Como fazer a guarda da memória pela biointeração?
Bom, após a colheita do caruá, ele terá os espinhos de suas folhas raspados, e terá que ficar de molho no riacho por três dias, e quando retirado da água será torcido e batido com um pedaço de jucá, uma planta bem forte da caatinga, usada para feitura de cercas e até usada como ferramenta de autodefesa. A última etapa para deixar a fibra no ponto para a artesania é estirar a fibra da folha do caruá em uns tocos para ficar por cerca de três dias no sol. Após essas etapas a fibra é trabalhada para a artesania da rede. Para que a rede esteja pronta, demora cerca de quinze dias, nisso o trabalho é coletivo, não tem como fazer sozinho, e enquanto os dedos trabalham para encantar a fibra em uma rede, a melhor rede do sertão, Dona Didi fica por perto contando as histórias, suas e de sua Mãe, e de sua Vó e de sua Bisavó, e quem ouviu, ouve de novo, quem não ouviu, ouve, e nesse envolvimento, nessa biointeração é performada a guarda da memória na artesania da rede, ou melhor, da colheita que semeia envolvimento com o território.

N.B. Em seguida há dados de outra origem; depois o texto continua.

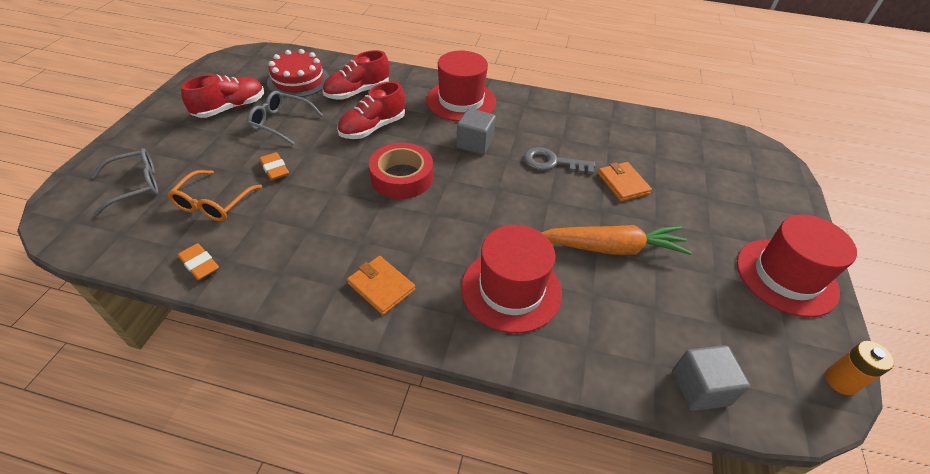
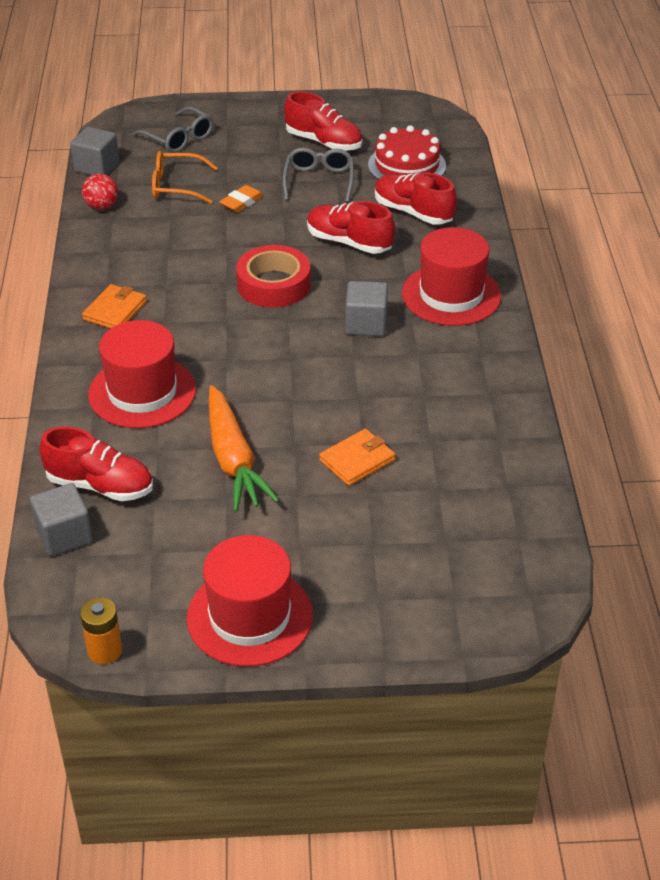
camera: 75 degrees right, 5 degrees down
orange eraser [178,243,219,280] -> red ball [82,173,118,210]
grey key [524,147,595,174] -> none
none -> red shoe [39,426,153,501]
none -> grey cube [70,127,119,175]

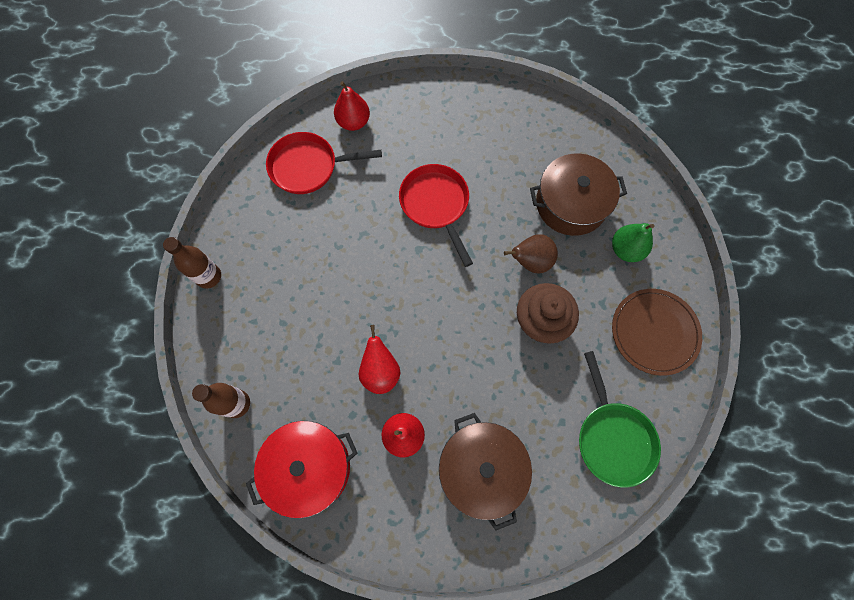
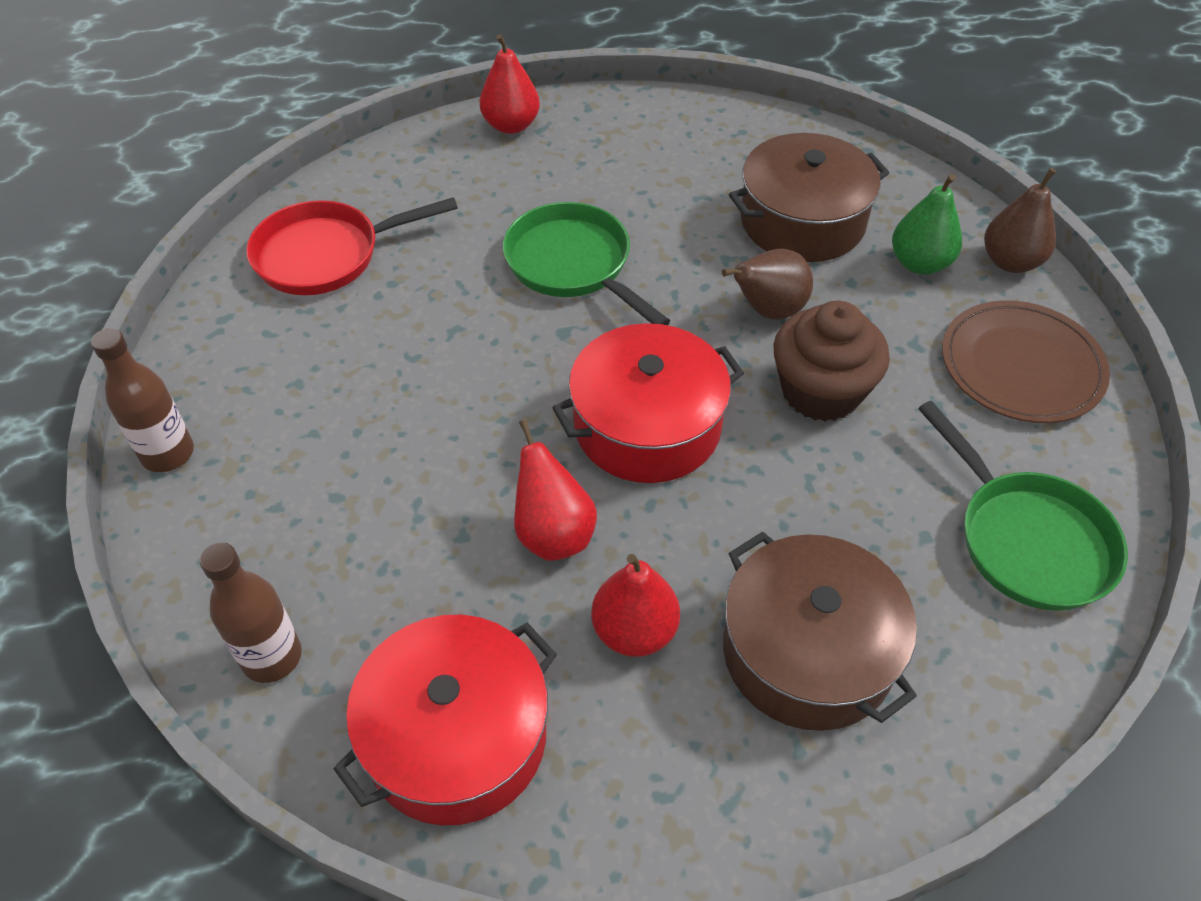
camera: 15 degrees left, 20 degrees down
red pear [334,81,370,131] -> red pear moved to [480,34,540,134]
red pan [399,164,473,267] -> green pan [503,202,670,325]
none -> red pot [552,323,744,483]
none -> brown pear [984,168,1056,273]

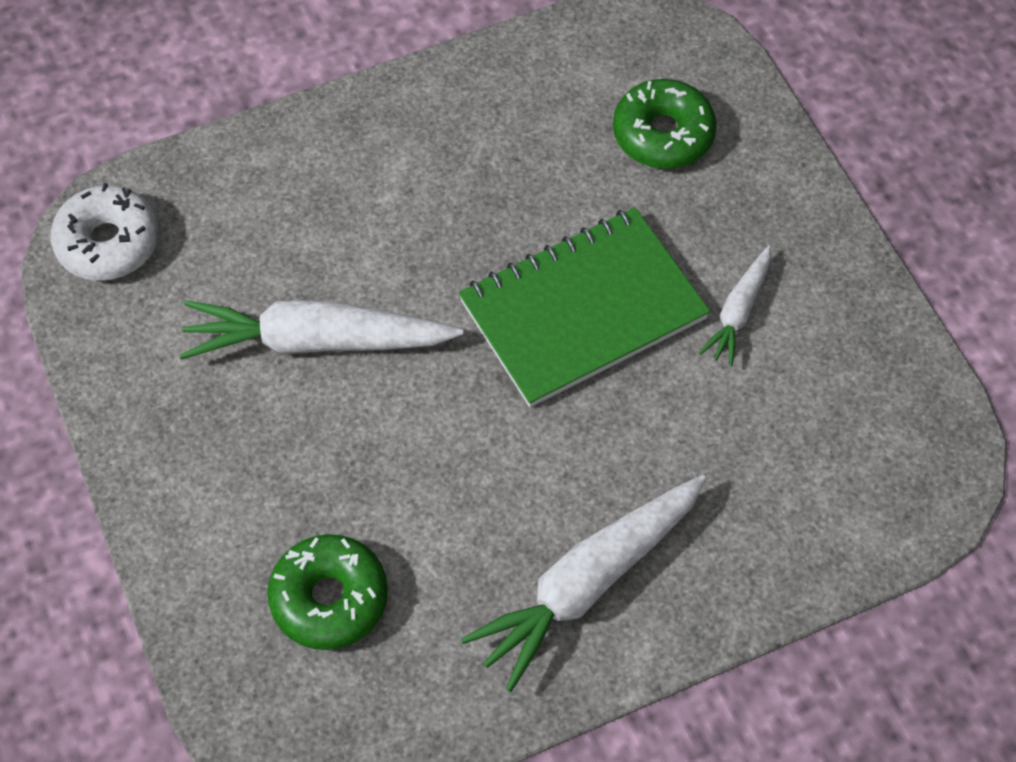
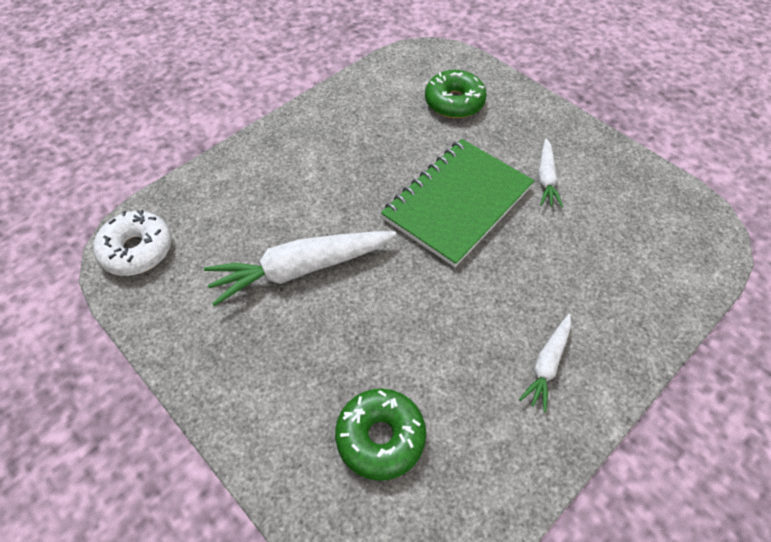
camera: 20 degrees left, 5 degrees down
white carrot [461,475,707,692] -> white carrot [519,314,571,412], size x0.53

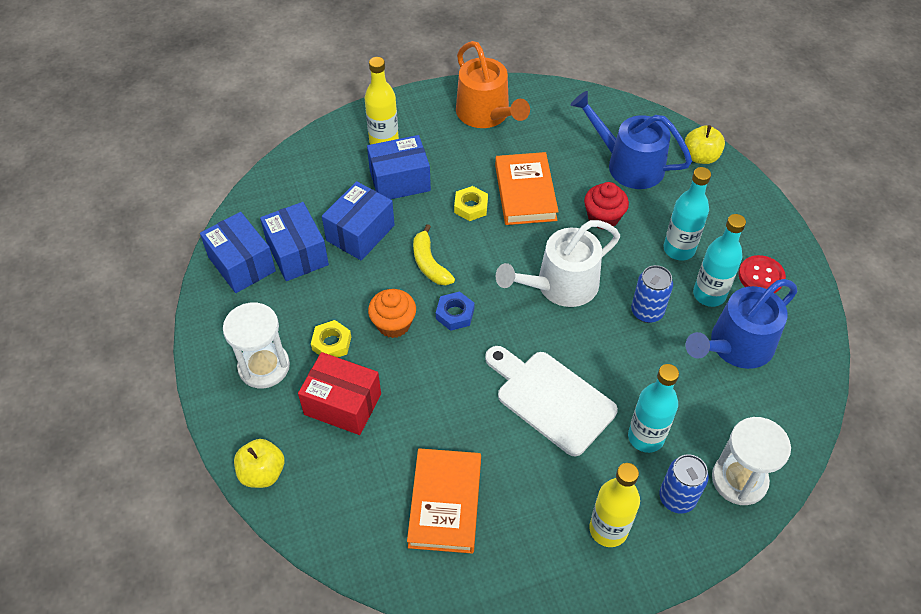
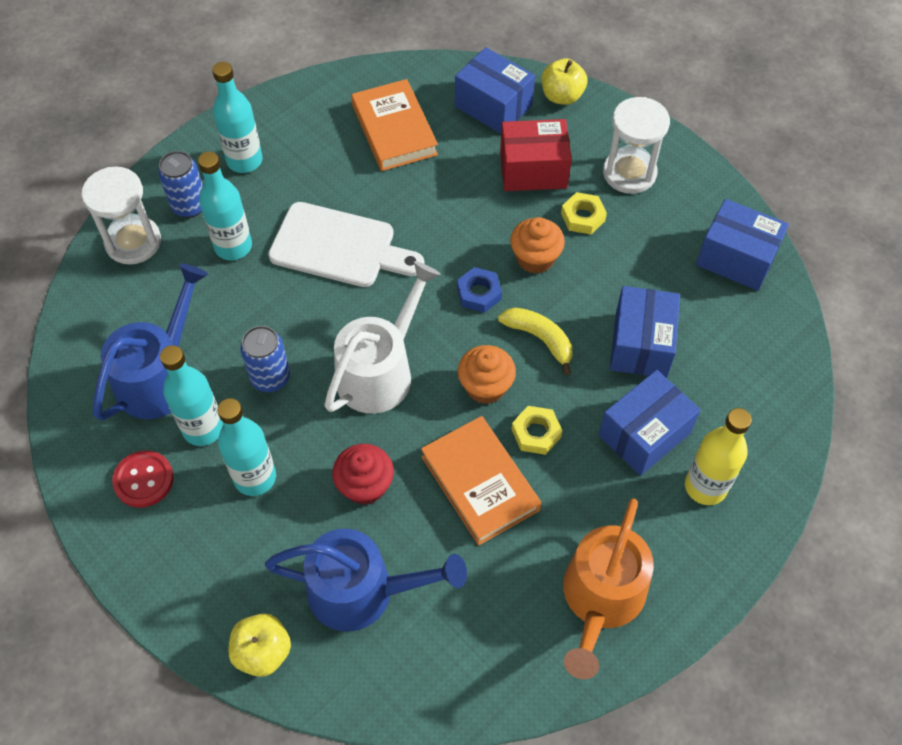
camera: 155 degrees right, 5 degrees up
blue box [260,202,329,281] -> blue box moved to [455,47,535,134]
orange watering can [456,41,530,128] -> orange watering can turned 105 degrees counterclockwise [563,498,654,679]
yellow bottle [589,463,640,547] -> turquoise bottle [212,62,263,173]
none -> orange cupcake [458,345,516,404]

As Mestras e Mestres de defesas contra colonialistas afro-pindorâmicos, como Dona Didi, Mestre Claudio, Mestre Krenak, Mestre Kopenawa e Mestre Nêgo Bispo, entre outros lavradores das palavras-sementes nos convidam a reflorestar nossos imaginários.
Nêgo Bispo nos sinaliza que o ataque às comunidades tradicionais e povos originários é um ataque que mira os modos de vida, o envolvimento com os viventes, a confluência que acontece entre rios, gente humana, gente bichos, gente plantas. Quando nos apresenta suas ideias sobre envolvimento e desenvolvimento, nos aponta que enquanto um tem a ver com o “ser” o outro é alinhado ao “ter”. Ainda segundo ele,
Enquanto a sociedade se faz com os iguais, a comunidade se faz com os diversos. Nós somos os diversais, os cosmológicos, os naturais, os orgânicos. Não somos humanistas, os humanistas são as pessoas que transformam a natureza em dinheiro, em carro do ano. Todos somos cosmos, menos os humanos. Eu não sou humano, eu sou quilombola. Sou lavrador, pescador, sou um ente do cosmos. Os humanos são eurocristãos monoteístas. Eles têm medo do cosmos. A cosmofobia é a grande doença da humanidade. (Antônio Bispo dos Santos, 2023).
O imaginário construído e principalmente reforçado cotidianamente sobre a caatinga, cerrado, sertão, sobre o nordeste, sobre os povos, é uma imagem de pobreza, de falta e ausência. Nem sequer pisaram o ser-tão sagrado e já o nomeiam, isso nos confirma como a guerra das narrativas é presente, afinal é através dela que se justifica a necessidade do desenvolvimento, semelhante ao que justifica a nossa ida para a escola “para ser alguém na vida”.
O desenvolvimento é colonialista, é a promoção da desconexão, como nos diz Nêgo Bispo, desconexão com o território, desconexão com os demais viventes do lugar existencial e espiritual. É um discurso que tem como foco a destruição de seres, de mundos em prol da existência de um só mundo, o do monoteísta, monista e linear. Já o envolvimento, o pertencimento, é conexão, é legado, é ancestralidade, possibilidade de coexistências de vidas pluralistas, politeístas e circulares, né, Vô.
Notas:
1. Biointeração”, “contra colonialismo” e “afro-pindorâmica” são termos cunhados por Antônio Bispo dos Santos no livro Colonização, Quilombos: modos e significações.